Again start at 12 o’clock, so theyare turned in the same order. While the scallops  are cooking, add the peas to the ragoût pan and place over a gentle heat, just to warm through. Drain the scallops on kitchen paper, spoon the ragoût into the middle of four warm bowls and top with the scallops.

Egg tagliatelle with peas, chicory, lemon and pecorino

tagliatelle
For the pasta
280-320g dried tagliatelle or
400g-500g fresh egg tagliatelle
For the sauce base
400ml fresh vegetable stock
50g crème fraîche
Zest of 1 lemon and juice to taste
1 head of yellow chicory, plus the leaves, separated and finely sliced
200g fresh peas, blanched
80g Pecorino Romano
Maldon sea salt and freshly ground black pepper

To serve
Best quality extra virgin olive oil
Pecorino shavings
Peashoots

Cook the pasta in boiling salted water until al dente. You can use a good dried  pasta or fresh egg pasta. In a deep sauté pan reduce the vegetable stock by half  and then add the crème fraîche and lemon zest. Add the chicory and cook for one minute. Drain the pasta, retaining some of the cooking water, and add to the  sauce. Continue to cook for one minute, mixing the pasta to coat with the sauce. Add the peas and warm through for 30 seconds. Remove from the heat and stir in  the Pecorino cheese. Season to taste with the lemon juice, Maldon salt and plenty of black pepper.

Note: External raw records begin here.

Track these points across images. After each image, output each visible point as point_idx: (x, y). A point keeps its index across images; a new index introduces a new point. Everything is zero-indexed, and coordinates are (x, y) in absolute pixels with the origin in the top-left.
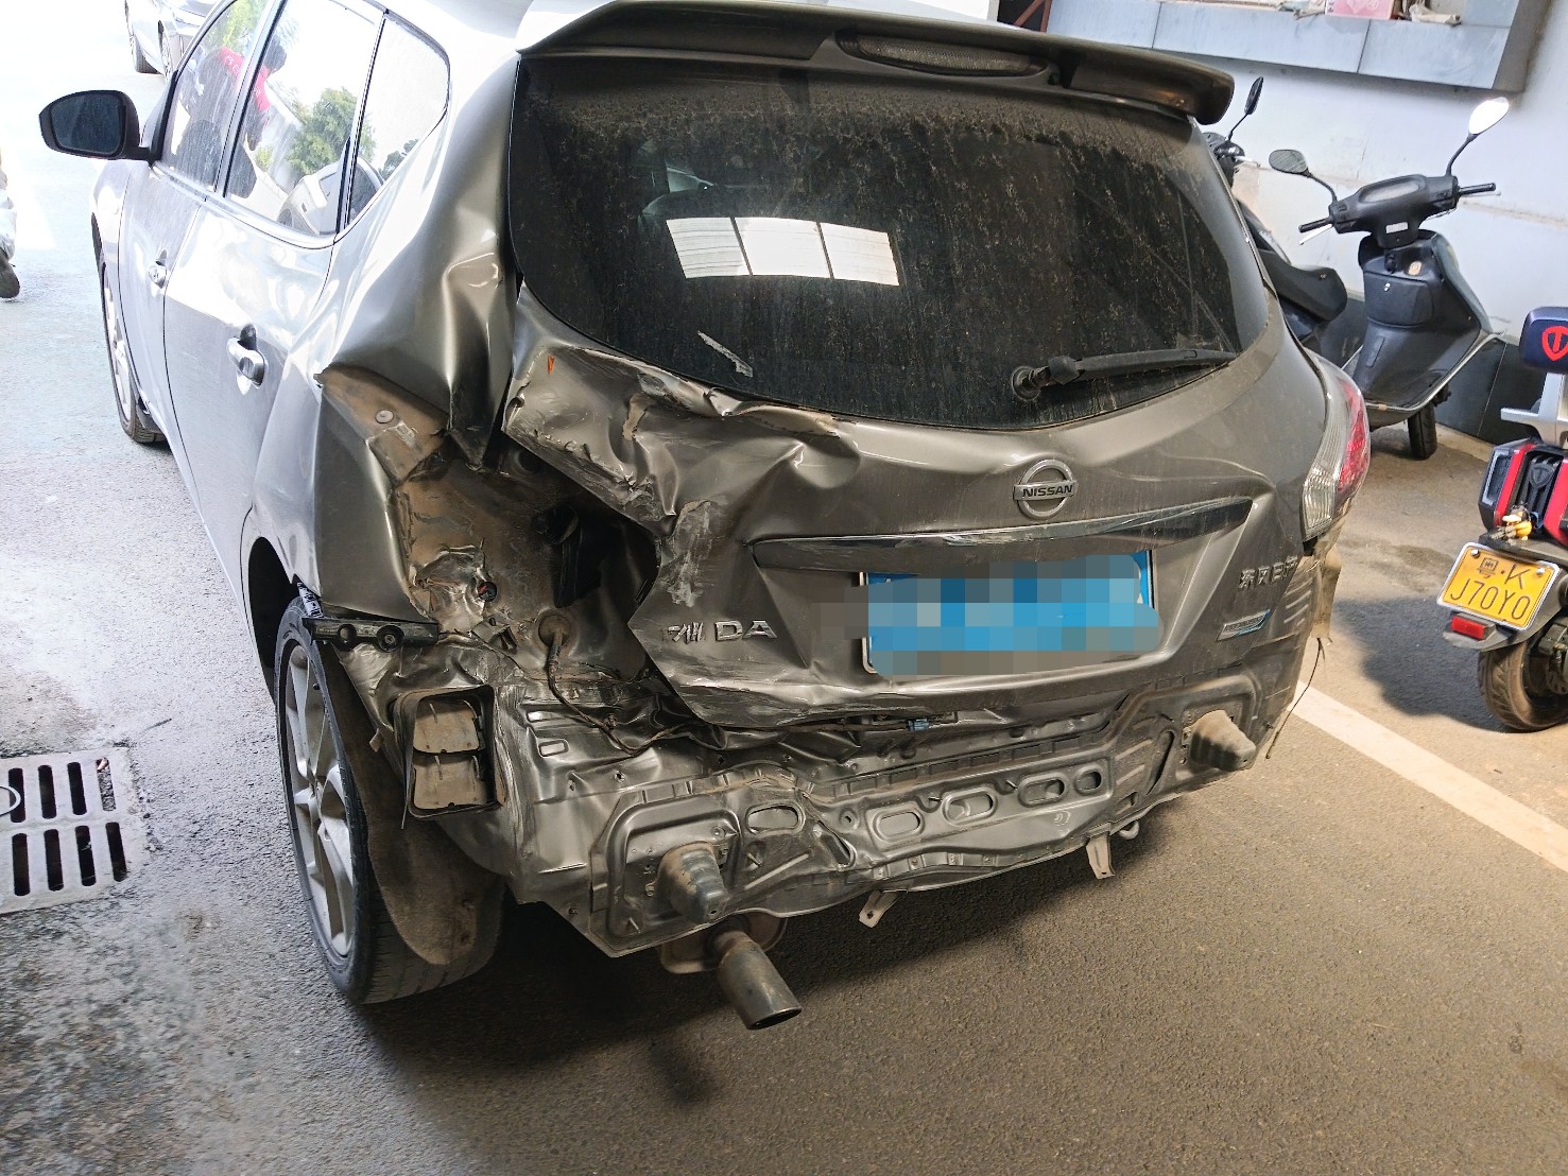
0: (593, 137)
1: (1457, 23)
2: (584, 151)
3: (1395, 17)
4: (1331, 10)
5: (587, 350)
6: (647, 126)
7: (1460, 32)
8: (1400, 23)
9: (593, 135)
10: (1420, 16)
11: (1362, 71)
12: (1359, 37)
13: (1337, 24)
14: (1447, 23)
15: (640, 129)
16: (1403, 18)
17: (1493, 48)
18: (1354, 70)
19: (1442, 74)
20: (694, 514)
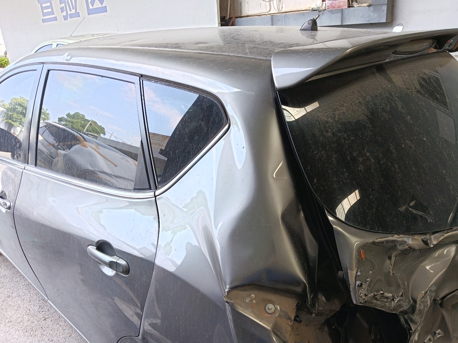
0: (328, 123)
1: (369, 6)
2: (327, 131)
3: (349, 7)
4: (328, 8)
5: (376, 240)
6: (346, 110)
7: (371, 8)
8: (351, 8)
9: (327, 122)
10: (357, 5)
11: (343, 24)
12: (339, 15)
13: (332, 12)
14: (367, 6)
15: (344, 113)
16: (352, 7)
17: (383, 10)
18: (341, 24)
19: (369, 21)
20: (423, 299)
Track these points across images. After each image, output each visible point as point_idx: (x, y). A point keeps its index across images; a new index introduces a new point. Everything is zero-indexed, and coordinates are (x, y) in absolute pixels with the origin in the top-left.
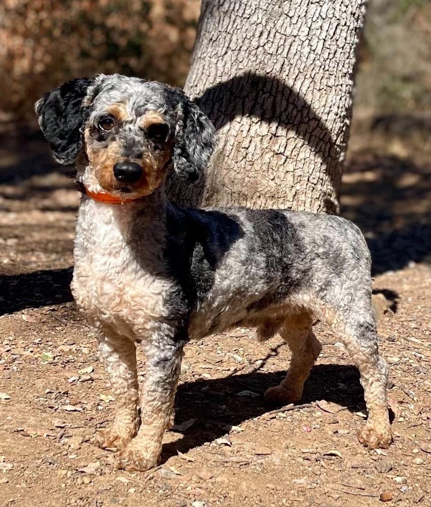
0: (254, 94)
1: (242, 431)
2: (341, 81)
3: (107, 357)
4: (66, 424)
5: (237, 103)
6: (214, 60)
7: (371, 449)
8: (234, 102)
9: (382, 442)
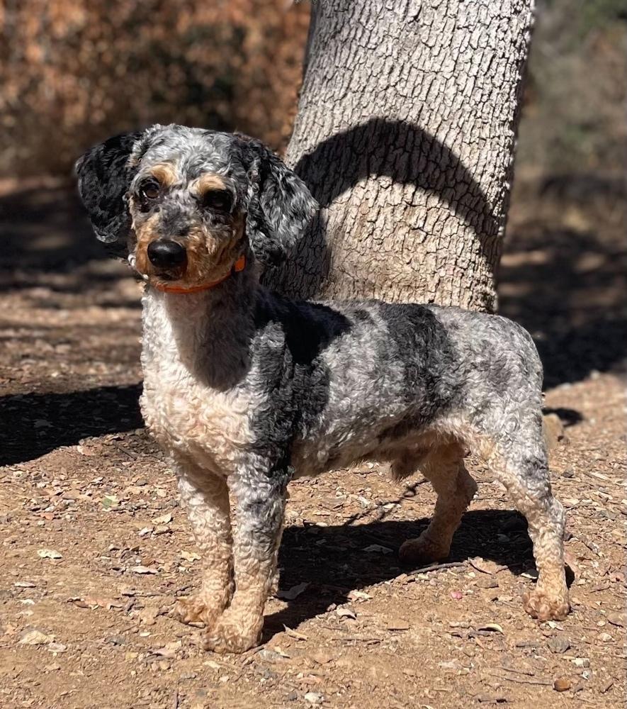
0: (383, 150)
1: (370, 598)
2: (498, 131)
3: (189, 499)
4: (136, 591)
5: (360, 162)
6: (329, 105)
7: (542, 622)
8: (356, 160)
9: (556, 613)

Divide between four bowls and scatter over some pea shoots and pecorino  shavings. Drizzle over a generous amount of olive oil.

Buying and storage tips

• Pods should be crisp and full.
• Avoid overly large peas and pods that are wrinkled.
• Buy little and often.
• Keep unpodded peas refrigerated.
• Peas can also be blanched, refreshed in iced water and drained before storing in the fridge.
• Equal quantities of sugar and salt in the blanching water is a classic method  with sweet vegetables.